Best Tools To Steal A Motorcycle

Know the mind of your enemy to protect your machine

tools
A motorcycle thief's toolkit.Jeff Allen

Want to be a real scumbag? Go steal a motorcycle. You'll instantly rank with the thousands of other miserable twits in this country who went after someone else's pride and joy for a quick buck.

But really, don't. More than 45,000 people came out for a ride only to find their bike gone last year. Same for the year before that, and the year before that. It's the stuff of nightmares for a rider who has put their hard-earned money and time into a motorcycle. Safety measures such as chain locks, disc-brake alarms, locked covers, steering locks, or tracking devices are good, but aren't 100 percent foolproof because these depraved goons are coming for your precious metal with some serious tools. But if you know what's in their kit, you'll be better prepared to protect your ride.

Heavy-duty bolt cutters are definitely on that list. They’re quiet and can be effective on cable locks and thick chain. If the thief is even less discreet, you can bet there’ll be a battery-powered angle grinder in the mix too. What you lose in subtlety, you gain in speed and cutting power—in a Motorcyclist test, the toughest chain available lasted scarcely more than three minutes against a grinder.

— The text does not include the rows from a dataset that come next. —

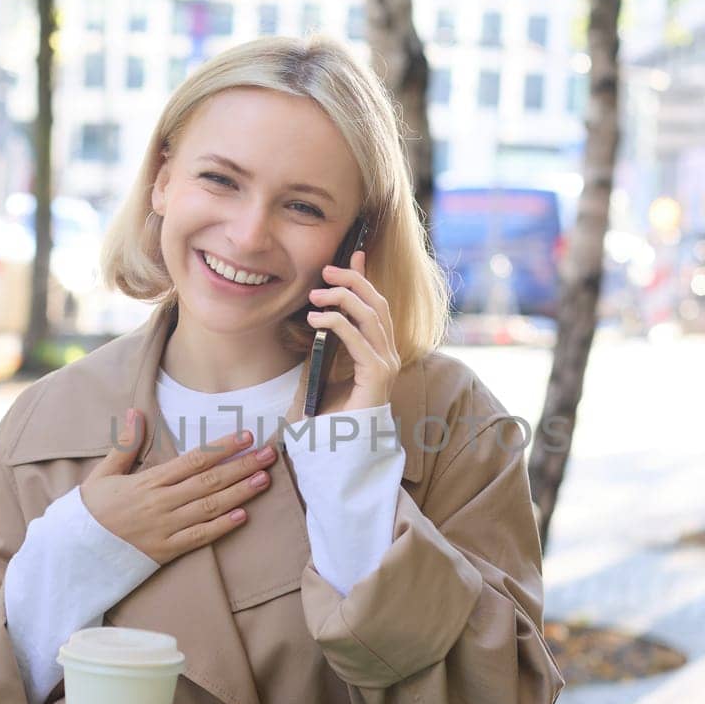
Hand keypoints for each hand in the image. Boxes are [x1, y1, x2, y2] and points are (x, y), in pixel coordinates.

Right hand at [80, 410, 277, 564]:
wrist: (74, 552)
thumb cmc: (90, 511)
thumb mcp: (103, 474)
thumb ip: (124, 445)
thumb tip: (135, 413)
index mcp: (149, 482)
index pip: (194, 460)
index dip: (222, 448)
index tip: (245, 437)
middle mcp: (162, 503)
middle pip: (210, 481)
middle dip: (242, 466)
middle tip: (269, 454)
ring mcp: (166, 527)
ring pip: (210, 507)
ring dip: (240, 493)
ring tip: (264, 480)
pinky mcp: (167, 550)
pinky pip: (199, 537)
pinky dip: (222, 528)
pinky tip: (243, 517)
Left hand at [305, 249, 400, 412]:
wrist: (338, 449)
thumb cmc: (331, 414)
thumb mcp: (325, 367)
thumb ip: (327, 342)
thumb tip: (318, 314)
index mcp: (380, 352)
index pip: (377, 306)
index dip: (366, 278)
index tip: (353, 253)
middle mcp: (389, 355)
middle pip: (378, 304)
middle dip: (353, 280)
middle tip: (326, 270)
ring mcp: (387, 365)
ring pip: (371, 316)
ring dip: (342, 298)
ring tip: (315, 295)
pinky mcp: (378, 376)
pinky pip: (359, 339)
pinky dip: (336, 324)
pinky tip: (315, 320)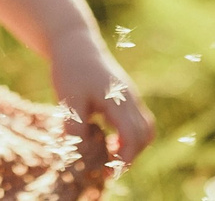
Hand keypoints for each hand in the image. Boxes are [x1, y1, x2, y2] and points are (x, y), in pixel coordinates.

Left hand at [50, 37, 154, 177]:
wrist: (75, 42)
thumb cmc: (71, 69)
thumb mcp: (69, 100)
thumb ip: (76, 127)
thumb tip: (81, 152)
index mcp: (118, 99)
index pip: (133, 135)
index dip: (125, 158)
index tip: (110, 172)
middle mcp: (130, 98)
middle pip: (145, 134)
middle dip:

Canned air, or more specifically, the difluoroethane inside those cans, can be effective too, freezing locks and allowing a thief to bust through them with a hammer. For the clever and mechanically adept, a screwdriver, wire cutters, and a little wire are enough to make off with your machine. For other theft rings, a van is more their style because thieves can get the bike out of sight quick.

Knowledge is power. Look at your machine with a thief’s perspective and put a few protective measures in place, then you can rest assured your bike will stay right where you left it.